DEBI PEARL, AUTHOR, TO TRAIN UP A CHILD: Something flexible.
TUCHMAN: So, what I'm saying here is, why not use your hand instead of all the material things?
M. PEARL: Let me show you something. Does that hurt?
TUCHMAN: Doesn't feel good.
M. PEARL: Look what it's doing to your whole body. Your hand so something is a karate chop.
TUCHMAN: So, what you're telling me now that when you use this material that it can's cause a permanent pain?
M. PEARL: My children never had marks left on them.
TUCHMAN: Look at the body of Zariah, the daughter seriously injured by her parents. These are just some of her wounds, other wounds and bruises on her body and on the body of her sister Lydia who died are too graphic for us to show. Lydia was so severely beaten she died with a condition usually associated with earthquakes and bombings.
What do you think influences the Schatz' to beat, terrorize and torment their children by them?
RAMSEY: A book by Mr. Pearl. There's no doubt about that.
TUCHMAN: Lydia was beaten for seven continuous hours, interrupted by short prayer breaks on the day she died. The sound of the police siren was recorded by a Paradise police officer racing to the house. When he arrived he tried to save Lydia with CPR with both of the parents present.
UNIDENTIFIED MALE: She's swallowed a lot of vomit.
UNIDENTIFIED MALE: She was like really tired and her eyes, her vision was blurry.
UNIDENTIFIED MALE: Come on, baby.
TUCHMAN: And listen later in the day to the seriously injured Zariah.
UNIDENTIFIED MALE: Where do you get spanked? Just on the arms and your back?
ZARIAH SCHATZ, DAUGHTER, KEVIN AND ELIZABETH SHOTS: On my bottom and on my back last night, too. Underneath my feet.
UNIDENTIFIED MALE: Underneath your feet? Zariah, I would like to take you to the hospital, OK?
ZARIAH SCHATZ: I probably need to bring a pot because I might throw up again.
TUCHMAN: At the sentencing hearing the 11-year old Zariah who is still recovering from a serious injuries, had the courage to address her parents in open court about her deceased sister. She said "why did you adopt her? To kill her?" It's a heart-breaking story.
Kevin pleaded guilty to murder and torture and will be in jail for at least 22 years. Elizabeth for at least 12. Do you think if the Schatz' did not read the pearls' books there would be a good chance Lydia was alive?
RAMSEY: I believe there would be.

Collected data:
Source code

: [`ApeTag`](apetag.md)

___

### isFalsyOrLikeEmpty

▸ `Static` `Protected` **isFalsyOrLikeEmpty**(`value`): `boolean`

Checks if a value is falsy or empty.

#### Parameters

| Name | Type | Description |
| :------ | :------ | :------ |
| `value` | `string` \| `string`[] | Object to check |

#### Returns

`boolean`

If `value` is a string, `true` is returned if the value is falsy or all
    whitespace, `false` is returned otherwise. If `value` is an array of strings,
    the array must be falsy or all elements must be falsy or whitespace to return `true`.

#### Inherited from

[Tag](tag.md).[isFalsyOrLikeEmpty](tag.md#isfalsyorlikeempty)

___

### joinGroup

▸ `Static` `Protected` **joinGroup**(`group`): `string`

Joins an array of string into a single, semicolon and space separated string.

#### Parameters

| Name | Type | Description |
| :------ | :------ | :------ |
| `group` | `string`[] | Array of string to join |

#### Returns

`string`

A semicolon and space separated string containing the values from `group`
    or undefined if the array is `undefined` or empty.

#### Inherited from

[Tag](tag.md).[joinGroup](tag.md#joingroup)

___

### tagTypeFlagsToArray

EXERCISE DESCRIPTION: Write the next part of the broadcast transcript about the Schatz case, beginning after its final line.

ANSWER TO THIS PROBLEM:
M. PEARL: We reviewed the case and we tried to find out what happened to see if there was blame pointed at us so we looked into it.
(END VIDEOTAPE)
COOPER: When we come back, has the death of little Lydia Shot caused the Pearls to rethink their parenting advice. Gary gets a lesson in language.
(BEGIN VIDEO CLIP)
M. PEARL: No, I don't use the term hitting.
TUCHMAN: What the word?
M. PEARL: Spanking.
TUCHMAN: Is there a difference?
M. PEARL: Absolutely.
(END VIDEO CLIP)
COOPER: It will explain that ahead. Also, had Gary investigates some really disturbing allegations of harsh abuse and even brainwashing at a fundamentalist Baptist home for so-called troubled teens. For special report "Ungodly Discipline" continues in a moment.
(COMMERCIAL BREAK)
COOPER: We started working on tonight's special report "Ungodly Discipline" after hearing about a little girl in California who was beaten to death by her parents. That's the little girl there. That in itself is a horrifying story. But the fact that her parents believed God wanted them to beat their daughter made the story more disturbing.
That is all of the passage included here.